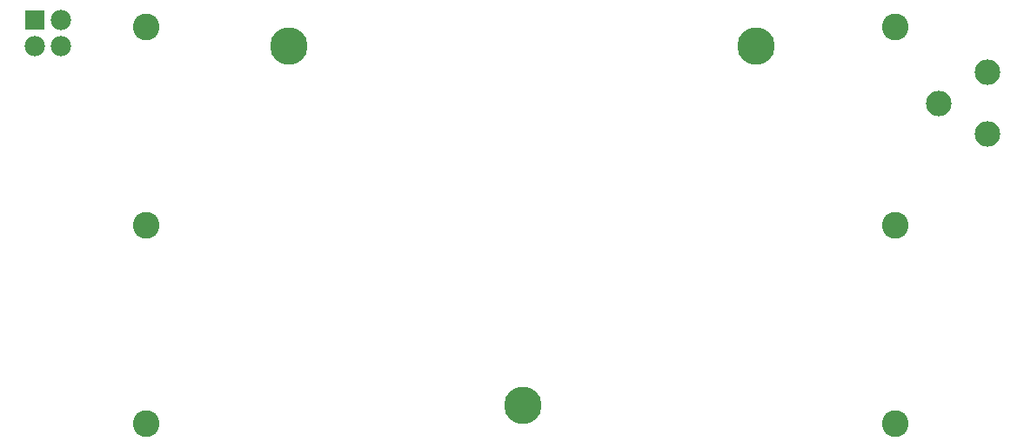
<source format=gts>
G04*
G04 #@! TF.GenerationSoftware,Altium Limited,Altium Designer,22.0.2 (36)*
G04*
G04 Layer_Color=8388736*
%FSLAX25Y25*%
%MOIN*%
G70*
G04*
G04 #@! TF.SameCoordinates,B0134727-A30E-443A-9B04-D8BCE479AFC3*
G04*
G04*
G04 #@! TF.FilePolarity,Negative*
G04*
G01*
G75*
%ADD14C,0.07800*%
%ADD15R,0.07800X0.07800*%
%ADD16C,0.09800*%
%ADD17C,0.10249*%
%ADD18C,0.14343*%
%ADD19C,0.14343*%
D14*
X20000Y165000D02*
D03*
Y175000D02*
D03*
X10000Y165000D02*
D03*
D15*
Y175000D02*
D03*
D16*
X375000Y155000D02*
D03*
Y131378D02*
D03*
X356496Y143189D02*
D03*
D17*
X52809Y96300D02*
D03*
X339816D02*
D03*
Y20316D02*
D03*
X52809D02*
D03*
X339816Y172284D02*
D03*
X52809D02*
D03*
D18*
X196923Y27450D02*
D03*
D19*
X286490Y165246D02*
D03*
X107356D02*
D03*
M02*

</source>
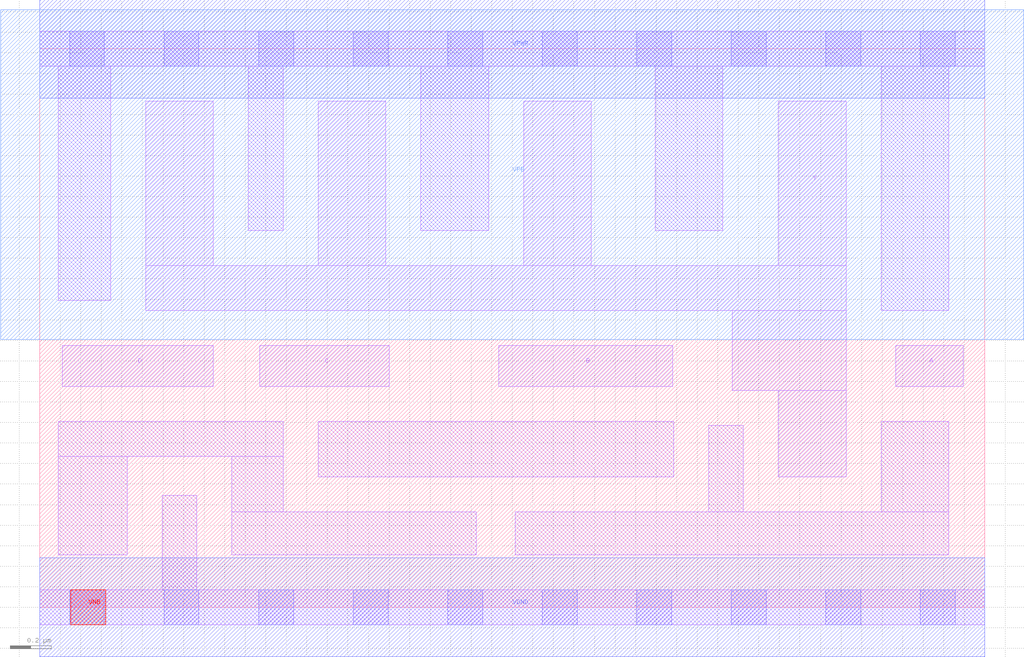
<source format=lef>
# Copyright 2020 The SkyWater PDK Authors
#
# Licensed under the Apache License, Version 2.0 (the "License");
# you may not use this file except in compliance with the License.
# You may obtain a copy of the License at
#
#     https://www.apache.org/licenses/LICENSE-2.0
#
# Unless required by applicable law or agreed to in writing, software
# distributed under the License is distributed on an "AS IS" BASIS,
# WITHOUT WARRANTIES OR CONDITIONS OF ANY KIND, either express or implied.
# See the License for the specific language governing permissions and
# limitations under the License.
#
# SPDX-License-Identifier: Apache-2.0

VERSION 5.7 ;
  NOWIREEXTENSIONATPIN ON ;
  DIVIDERCHAR "/" ;
  BUSBITCHARS "[]" ;
MACRO sky130_fd_sc_hd__nand4_2
  CLASS CORE ;
  FOREIGN sky130_fd_sc_hd__nand4_2 ;
  ORIGIN  0.000000  0.000000 ;
  SIZE  4.600000 BY  2.720000 ;
  SYMMETRY X Y R90 ;
  SITE unithd ;
  PIN A
    ANTENNAGATEAREA  0.495000 ;
    DIRECTION INPUT ;
    USE SIGNAL ;
    PORT
      LAYER li1 ;
        RECT 4.165000 1.075000 4.495000 1.275000 ;
    END
  END A
  PIN B
    ANTENNAGATEAREA  0.495000 ;
    DIRECTION INPUT ;
    USE SIGNAL ;
    PORT
      LAYER li1 ;
        RECT 2.235000 1.075000 3.080000 1.275000 ;
    END
  END B
  PIN C
    ANTENNAGATEAREA  0.495000 ;
    DIRECTION INPUT ;
    USE SIGNAL ;
    PORT
      LAYER li1 ;
        RECT 1.070000 1.075000 1.700000 1.275000 ;
    END
  END C
  PIN D
    ANTENNAGATEAREA  0.495000 ;
    DIRECTION INPUT ;
    USE SIGNAL ;
    PORT
      LAYER li1 ;
        RECT 0.110000 1.075000 0.845000 1.275000 ;
    END
  END D
  PIN VNB
    PORT
      LAYER pwell ;
        RECT 0.150000 -0.085000 0.320000 0.085000 ;
    END
  END VNB
  PIN VPB
    PORT
      LAYER nwell ;
        RECT -0.190000 1.305000 4.790000 2.910000 ;
    END
  END VPB
  PIN Y
    ANTENNADIFFAREA  1.255500 ;
    DIRECTION OUTPUT ;
    USE SIGNAL ;
    PORT
      LAYER li1 ;
        RECT 0.515000 1.445000 3.925000 1.665000 ;
        RECT 0.515000 1.665000 0.845000 2.465000 ;
        RECT 1.355000 1.665000 1.685000 2.465000 ;
        RECT 2.355000 1.665000 2.685000 2.465000 ;
        RECT 3.370000 1.055000 3.925000 1.445000 ;
        RECT 3.595000 0.635000 3.925000 1.055000 ;
        RECT 3.595000 1.665000 3.925000 2.465000 ;
    END
  END Y
  PIN VGND
    DIRECTION INOUT ;
    SHAPE ABUTMENT ;
    USE GROUND ;
    PORT
      LAYER met1 ;
        RECT 0.000000 -0.240000 4.600000 0.240000 ;
    END
  END VGND
  PIN VPWR
    DIRECTION INOUT ;
    SHAPE ABUTMENT ;
    USE POWER ;
    PORT
      LAYER met1 ;
        RECT 0.000000 2.480000 4.600000 2.960000 ;
    END
  END VPWR
  OBS
    LAYER li1 ;
      RECT 0.000000 -0.085000 4.600000 0.085000 ;
      RECT 0.000000  2.635000 4.600000 2.805000 ;
      RECT 0.090000  0.255000 0.425000 0.735000 ;
      RECT 0.090000  0.735000 1.185000 0.905000 ;
      RECT 0.090000  1.495000 0.345000 2.635000 ;
      RECT 0.595000  0.085000 0.765000 0.545000 ;
      RECT 0.935000  0.255000 2.125000 0.465000 ;
      RECT 0.935000  0.465000 1.185000 0.735000 ;
      RECT 1.015000  1.835000 1.185000 2.635000 ;
      RECT 1.355000  0.635000 3.085000 0.905000 ;
      RECT 1.855000  1.835000 2.185000 2.635000 ;
      RECT 2.315000  0.255000 4.425000 0.465000 ;
      RECT 2.995000  1.835000 3.325000 2.635000 ;
      RECT 3.255000  0.465000 3.425000 0.885000 ;
      RECT 4.095000  0.465000 4.425000 0.905000 ;
      RECT 4.095000  1.445000 4.425000 2.635000 ;
    LAYER mcon ;
      RECT 0.145000 -0.085000 0.315000 0.085000 ;
      RECT 0.145000  2.635000 0.315000 2.805000 ;
      RECT 0.605000 -0.085000 0.775000 0.085000 ;
      RECT 0.605000  2.635000 0.775000 2.805000 ;
      RECT 1.065000 -0.085000 1.235000 0.085000 ;
      RECT 1.065000  2.635000 1.235000 2.805000 ;
      RECT 1.525000 -0.085000 1.695000 0.085000 ;
      RECT 1.525000  2.635000 1.695000 2.805000 ;
      RECT 1.985000 -0.085000 2.155000 0.085000 ;
      RECT 1.985000  2.635000 2.155000 2.805000 ;
      RECT 2.445000 -0.085000 2.615000 0.085000 ;
      RECT 2.445000  2.635000 2.615000 2.805000 ;
      RECT 2.905000 -0.085000 3.075000 0.085000 ;
      RECT 2.905000  2.635000 3.075000 2.805000 ;
      RECT 3.365000 -0.085000 3.535000 0.085000 ;
      RECT 3.365000  2.635000 3.535000 2.805000 ;
      RECT 3.825000 -0.085000 3.995000 0.085000 ;
      RECT 3.825000  2.635000 3.995000 2.805000 ;
      RECT 4.285000 -0.085000 4.455000 0.085000 ;
      RECT 4.285000  2.635000 4.455000 2.805000 ;
  END
END sky130_fd_sc_hd__nand4_2
END LIBRARY

</source>
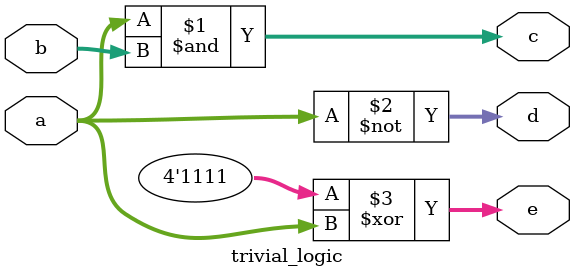
<source format=v>
module trivial_logic( input [3:0] a, input [3:0] b, output [3:0] c, output [3:0] d, output [3:0] e);
assign c = a & b;
assign d = ~a;
assign e = 4'b1111 ^ a;
endmodule


</source>
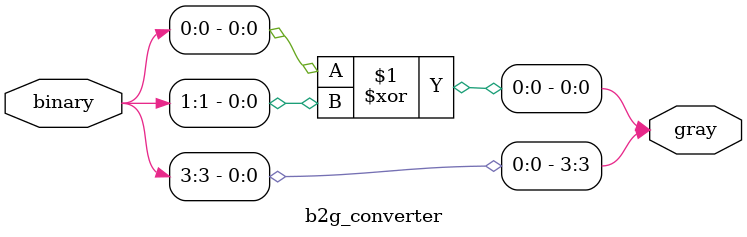
<source format=v>
module b2g_converter #(parameter WIDTH = 4)(input[WIDTH-1:0] binary, output [WIDTH-1:0] gray);
  genvar i;
  generate
    for(i=0;i<WIDTH-1;i++);begin
      assign gray[0] = binary[0] ^ binary[0+1];
    end
    endgenerate
  assign gray[WIDTH-1]=binary[WIDTH-1];
      endmodule

</source>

# Problem:
Beginning at the line with "assign d = ~a;", reproduce word for word each line through the last line of the records. Include both ends but no pictures.

# Exercise solution:
assign d = ~a;
assign e = 4'b1111 ^ a;
endmodule


</source>
<source format=v>
module b2g_converter #(parameter WIDTH = 4)(input[WIDTH-1:0] binary, output [WIDTH-1:0] gray);
  genvar i;
  generate
    for(i=0;i<WIDTH-1;i++);begin
      assign gray[0] = binary[0] ^ binary[0+1];
    end
    endgenerate
  assign gray[WIDTH-1]=binary[WIDTH-1];
      endmodule

</source>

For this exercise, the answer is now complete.